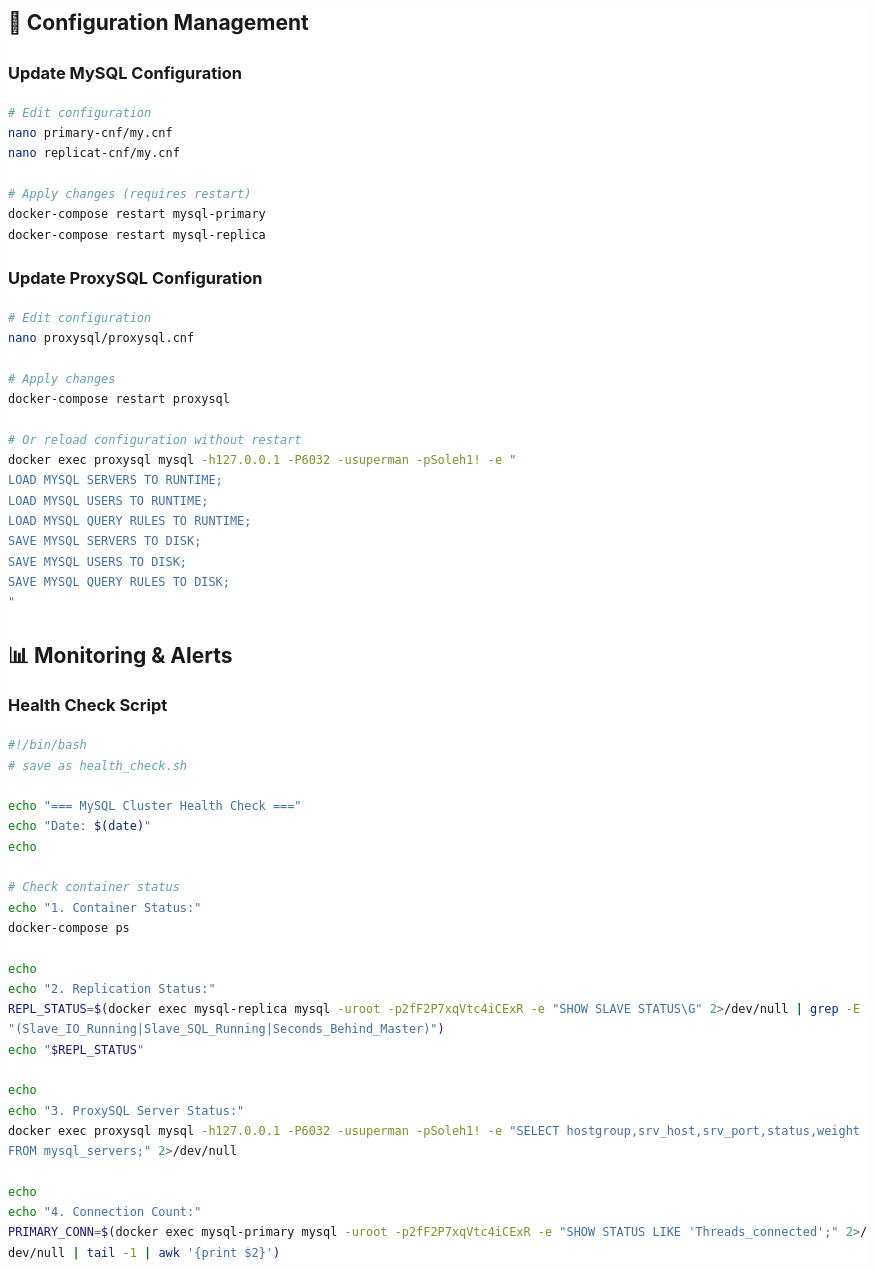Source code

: ## 🔧 Configuration Management

### Update MySQL Configuration
```bash
# Edit configuration
nano primary-cnf/my.cnf
nano replicat-cnf/my.cnf

# Apply changes (requires restart)
docker-compose restart mysql-primary
docker-compose restart mysql-replica
```

### Update ProxySQL Configuration
```bash
# Edit configuration
nano proxysql/proxysql.cnf

# Apply changes
docker-compose restart proxysql

# Or reload configuration without restart
docker exec proxysql mysql -h127.0.0.1 -P6032 -usuperman -pSoleh1! -e "
LOAD MYSQL SERVERS TO RUNTIME;
LOAD MYSQL USERS TO RUNTIME;
LOAD MYSQL QUERY RULES TO RUNTIME;
SAVE MYSQL SERVERS TO DISK;
SAVE MYSQL USERS TO DISK;
SAVE MYSQL QUERY RULES TO DISK;
"
```

## 📊 Monitoring & Alerts

### Health Check Script
```bash
#!/bin/bash
# save as health_check.sh

echo "=== MySQL Cluster Health Check ==="
echo "Date: $(date)"
echo

# Check container status
echo "1. Container Status:"
docker-compose ps

echo
echo "2. Replication Status:"
REPL_STATUS=$(docker exec mysql-replica mysql -uroot -p2fF2P7xqVtc4iCExR -e "SHOW SLAVE STATUS\G" 2>/dev/null | grep -E "(Slave_IO_Running|Slave_SQL_Running|Seconds_Behind_Master)")
echo "$REPL_STATUS"

echo
echo "3. ProxySQL Server Status:"
docker exec proxysql mysql -h127.0.0.1 -P6032 -usuperman -pSoleh1! -e "SELECT hostgroup,srv_host,srv_port,status,weight FROM mysql_servers;" 2>/dev/null

echo
echo "4. Connection Count:"
PRIMARY_CONN=$(docker exec mysql-primary mysql -uroot -p2fF2P7xqVtc4iCExR -e "SHOW STATUS LIKE 'Threads_connected';" 2>/dev/null | tail -1 | awk '{print $2}')
```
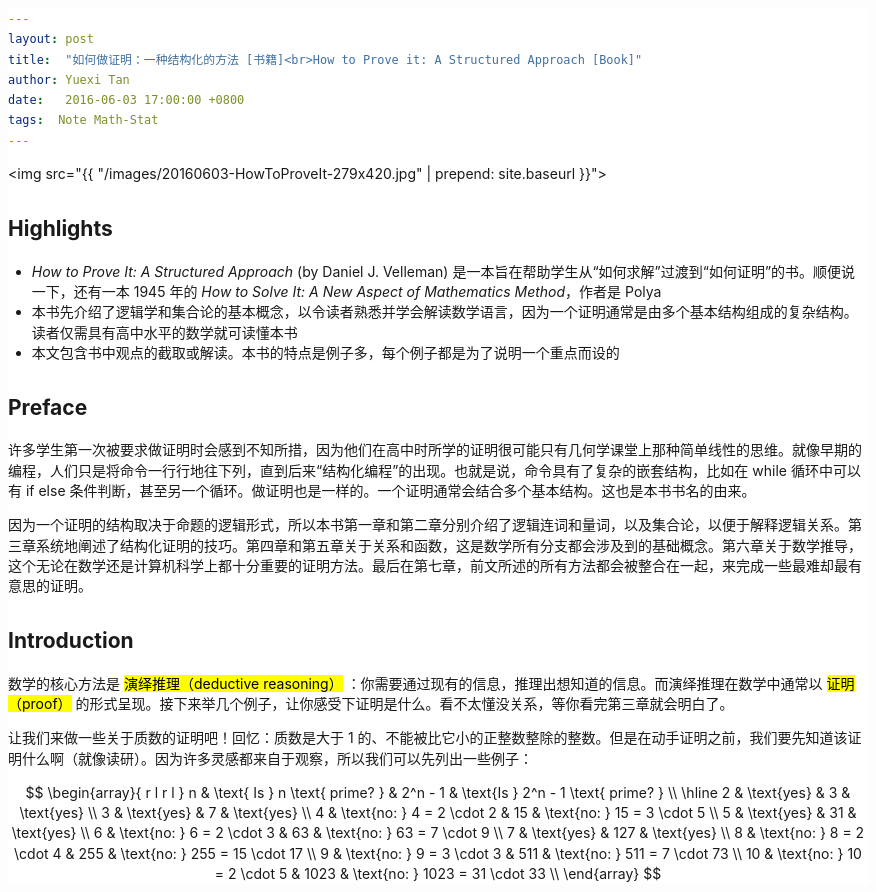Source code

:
 ```yaml
---
layout: post
title:  "如何做证明：一种结构化的方法 [书籍]<br>How to Prove it: A Structured Approach [Book]"
author: Yuexi Tan
date:   2016-06-03 17:00:00 +0800
tags:  Note Math-Stat
---
```


<img src="{{ "/images/20160603-HowToProveIt-279x420.jpg" | prepend: site.baseurl }}">
<script src="https://cdn.mathjax.org/mathjax/latest/MathJax.js?config=TeX-AMS-MML_HTMLorMML" type="text/javascript"></script>

## Highlights

+ *How to Prove It: A Structured Approach* (by Daniel J. Velleman) 是一本旨在帮助学生从“如何求解”过渡到“如何证明”的书。顺便说一下，还有一本 1945 年的 *How to Solve It: A New Aspect of Mathematics Method*，作者是 Polya
+ 本书先介绍了逻辑学和集合论的基本概念，以令读者熟悉并学会解读数学语言，因为一个证明通常是由多个基本结构组成的复杂结构。读者仅需具有高中水平的数学就可读懂本书
+ 本文包含书中观点的截取或解读。本书的特点是例子多，每个例子都是为了说明一个重点而设的

## Preface

许多学生第一次被要求做证明时会感到不知所措，因为他们在高中时所学的证明很可能只有几何学课堂上那种简单线性的思维。就像早期的编程，人们只是将命令一行行地往下列，直到后来“结构化编程”的出现。也就是说，命令具有了复杂的嵌套结构，比如在 while 循环中可以有 if else 条件判断，甚至另一个循环。做证明也是一样的。一个证明通常会结合多个基本结构。这也是本书书名的由来。

因为一个证明的结构取决于命题的逻辑形式，所以本书第一章和第二章分别介绍了逻辑连词和量词，以及集合论，以便于解释逻辑关系。第三章系统地阐述了结构化证明的技巧。第四章和第五章关于关系和函数，这是数学所有分支都会涉及到的基础概念。第六章关于数学推导，这个无论在数学还是计算机科学上都十分重要的证明方法。最后在第七章，前文所述的所有方法都会被整合在一起，来完成一些最难却最有意思的证明。

## Introduction

数学的核心方法是 <mark>演绎推理（deductive reasoning）</mark> ：你需要通过现有的信息，推理出想知道的信息。而演绎推理在数学中通常以 <mark>证明（proof）</mark> 的形式呈现。接下来举几个例子，让你感受下证明是什么。看不太懂没关系，等你看完第三章就会明白了。

让我们来做一些关于质数的证明吧！回忆：质数是大于 1 的、不能被比它小的正整数整除的整数。但是在动手证明之前，我们要先知道该证明什么啊（就像读研）。因为许多灵感都来自于观察，所以我们可以先列出一些例子：

$$
\begin{array}{ r l r l }
n & \text{ Is } n \text{ prime? } & 2^n - 1 & \text{Is } 2^n - 1 \text{ prime? } \\
\hline
2 & \text{yes} & 3 & \text{yes} \\
3 & \text{yes} & 7 & \text{yes} \\
4 & \text{no: } 4 = 2 \cdot 2 & 15 & \text{no: } 15 = 3 \cdot 5 \\
5 & \text{yes} & 31 & \text{yes} \\
6 & \text{no: } 6 = 2 \cdot 3 & 63 & \text{no: } 63 = 7 \cdot 9 \\
7 & \text{yes} & 127 & \text{yes} \\
8 & \text{no: } 8 = 2 \cdot 4 & 255 & \text{no: } 255 = 15 \cdot 17 \\
9 & \text{no: } 9 = 3 \cdot 3 & 511 & \text{no: } 511 = 7 \cdot 73 \\
10 & \text{no: } 10 = 2 \cdot 5 & 1023 & \text{no: } 1023 = 31 \cdot 33 \\
\end{array}
$$
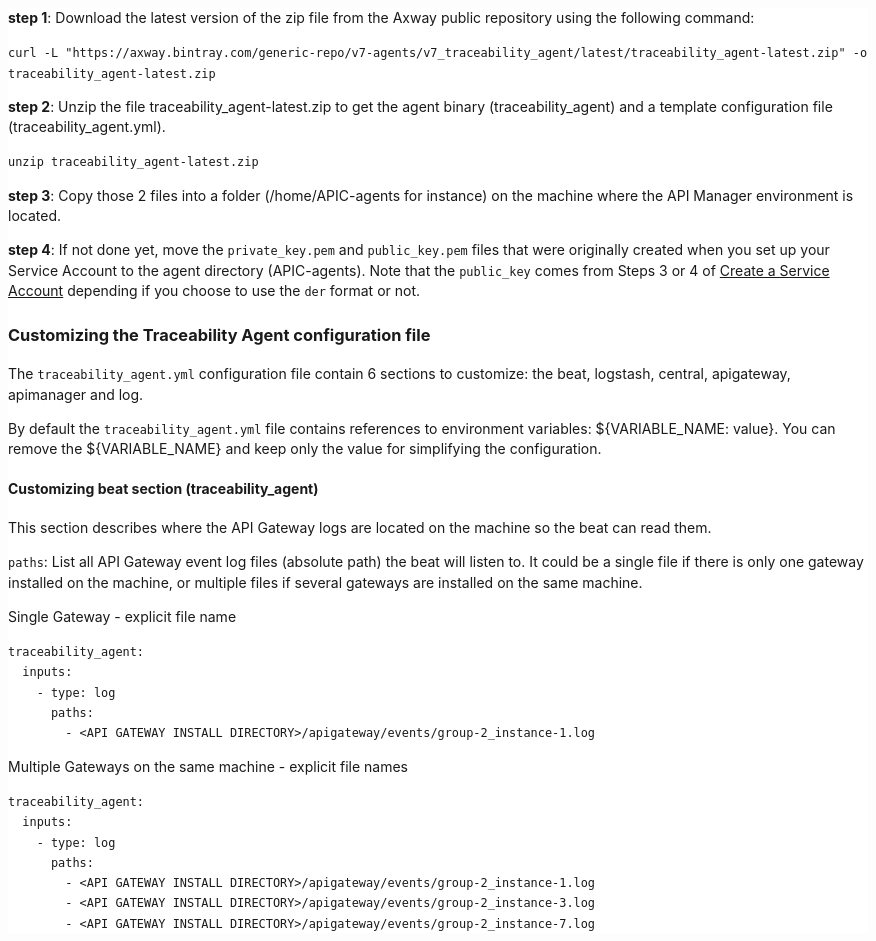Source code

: **step 1**: Download the latest version of the zip file from the Axway public repository using the following command:

```
curl -L "https://axway.bintray.com/generic-repo/v7-agents/v7_traceability_agent/latest/traceability_agent-latest.zip" -o traceability_agent-latest.zip
```

**step 2**: Unzip the file traceability_agent-latest.zip to get the agent binary (traceability_agent) and a template configuration file (traceability_agent.yml).

```
unzip traceability_agent-latest.zip
```

**step 3**: Copy those 2 files into a folder (/home/APIC-agents for instance) on the machine where the API Manager environment is located.

**step 4**: If not done yet, move the `private_key.pem` and `public_key.pem` files that were originally created when you set up your Service Account to the agent directory (APIC-agents). Note that the `public_key` comes from Steps 3 or 4 of [Create a Service Account](/docs/central/connect-api-manager/prepare-amplify-central/#create-a-service-account) depending if you choose to use the `der` format or not.

### Customizing the Traceability Agent configuration file

The `traceability_agent.yml` configuration file contain 6 sections to customize: the beat, logstash, central, apigateway, apimanager and log.

By default the `traceability_agent.yml` file contains references to environment variables: ${VARIABLE_NAME: value}. You can remove the ${VARIABLE_NAME} and keep only the value for simplifying the configuration.

#### Customizing beat section (traceability_agent)

This section describes where the API Gateway logs are located on the machine so the beat can read them.

`paths`: List all API Gateway event log files (absolute path) the beat will listen to. It could be a single file if there is only one gateway installed on the machine, or multiple files if several gateways are installed on the same machine.

Single Gateway - explicit file name

```
traceability_agent:
  inputs:
    - type: log
      paths:
        - <API GATEWAY INSTALL DIRECTORY>/apigateway/events/group-2_instance-1.log
```

Multiple Gateways on the same machine - explicit file names

```
traceability_agent:
  inputs:
    - type: log
      paths:
        - <API GATEWAY INSTALL DIRECTORY>/apigateway/events/group-2_instance-1.log
        - <API GATEWAY INSTALL DIRECTORY>/apigateway/events/group-2_instance-3.log
        - <API GATEWAY INSTALL DIRECTORY>/apigateway/events/group-2_instance-7.log
```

•••

* [Exercise objective]: All lines of the material that contain the string "RUNTIME" are to be copied.

* [Response to the exercise]:
LOAD MYSQL SERVERS TO RUNTIME;
LOAD MYSQL USERS TO RUNTIME;
LOAD MYSQL QUERY RULES TO RUNTIME;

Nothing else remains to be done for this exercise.